> **LIST OF TASKS**
1. In the memoir about the Soroti post office, who was the Postmaster when the writer was posted to Soroti?
2. Continue the memoir about the Soroti post office from its final sentence.

> **READING TEXT**
════════

British Empire Article


Courtesy of OSPA


by Kuldip Rai Moman
 25 Years in Slumber
Soroti Railway Station
The bags on his back and a cloth round his chin,
And tucked in his waistbelt, the Post Office Bill,
Despatched on this date, as received by the rail.
Per runner, two bags of the Overland Mail.

Rudyard Kipling

When the flight of fancy reverts, my dreams travel to places where I served and lived in East Africa. Then a picture emerges of Soroti. I ponder about its distance, remoteness and aloofness. I visualise the flapping, flitting and droning of butterflies in the warm Teso air and try to inhale the fragrance of wild flowers. I realise the short span of human life and how the days glide swiftly. I feel homesick.

After my vacation leave in 1958, I was posted to Soroti. The Postmaster C S Patel and myself were both clerks grade one, although Mr Patel was considerably senior to me in service and age. After drifting of all these years, I must say, he was a noble man and it was a pleasure to work with him.

Primarily I was supposed to take care of the sorting office, ie dealing with the inward and outward mails including sorting of letters in the Post Office boxes. I had a small cubicle with a little window where I would sit on a tall stool and do my work. The rays of the piercing, scorching sun would enter my cabin and literally burn my whole system. The intense heat would go to my head and I would curse the gods of Soroti. The authorities in those days had not thought of a fan to stir the atmosphere. For a clerk like me, there was nothing I could do but to be contented with my fate.

After a year, when Mr Patel proceeded on overseas leave, I took over the office. As my nature was, I began rearranging, reorganising and changing everything. This specifically related to various articles of furniture. During this switch, there was a paper sorting rack which stood against the wall and needed a few persons to shift it. It was about seven feet high, four feet wide and four feet in depth. It had 20 large pigeon holes, each about a foot square. At the base there was space like a trough where you placed newspapers, magazines and letter bundles for sorting.

 25 Years in Slumber
Soroti Postmark
When the sorter throws or rather sorts a heavy item, it goes with force and a thud. Thus with the knocks and wallops for years, the back of two of the pigeon holes had partly opened and formed a gap of half an inch. In this crevice, a number of postal items had accumulated. I found three small letter bundles and some loose stuff for addresses to various towns and locations.

Postmasters and sorters had come and gone, but the sorting rack had stood there like sphinx. The date-stamp impressions indicated the material found dated back to different months and years and had been lying there undisturbed, in deep slumber, some of it for quarter of a century. My heart jumped up and I felt excited. Such finds are very rare and could only take place in fantasy. It took some time for my flurry to calm down.

════════

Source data
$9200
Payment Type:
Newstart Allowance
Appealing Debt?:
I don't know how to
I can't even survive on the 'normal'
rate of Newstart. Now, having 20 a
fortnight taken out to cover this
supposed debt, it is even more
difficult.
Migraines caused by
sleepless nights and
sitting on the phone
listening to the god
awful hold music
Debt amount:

════════

> **RESPONSES PER TASK**
1. C S Patel

2.
I compiled a list of all the items, furnishing the date and place of posting (from the date stamp impressions) name and address of the addressees and the circumstances as to how they were found and sent it to the Divisional Controlling Postmaster for further action. They were eventually forwarded to the addressees with an explanatory note about the delay in delivery! What happened to the addressees during this period is a matter for conjecture. Some had gone away from their address while some had migrated to a different planet.

In October 1998 my wife and myself visited Uganda and travelled extensively by car. This was our second trip together since leaving there, although I was in East Africa a third time. Nowadays, the Post Office has its own conveyance called "Post Bus" which delivers the mail bags to all the Post Offices throughout the country. These buses generally carry 25 passengers. The fares are reasonable. I "post-bussed" to Soroti. My wife did not accompany me saying the ride could be strenuous for her. It was a delight to be in the old surroundings.

25 Years in Slumber
Soroti Rock
In the good old days, there used to be government Rest Houses in Uganda. There was exceptionally a cosy and comfortable one in Soroti. But the rest houses are a story for another day. I stayed at the Soroti Hotel at thirty thousand shillings a night. An English pound is equivalent to two thousand one hundred shillings. Being an ex-postal staff, the Post Bus driver was courteous enough to give me a lift to the hotel which is two miles from the Post Office.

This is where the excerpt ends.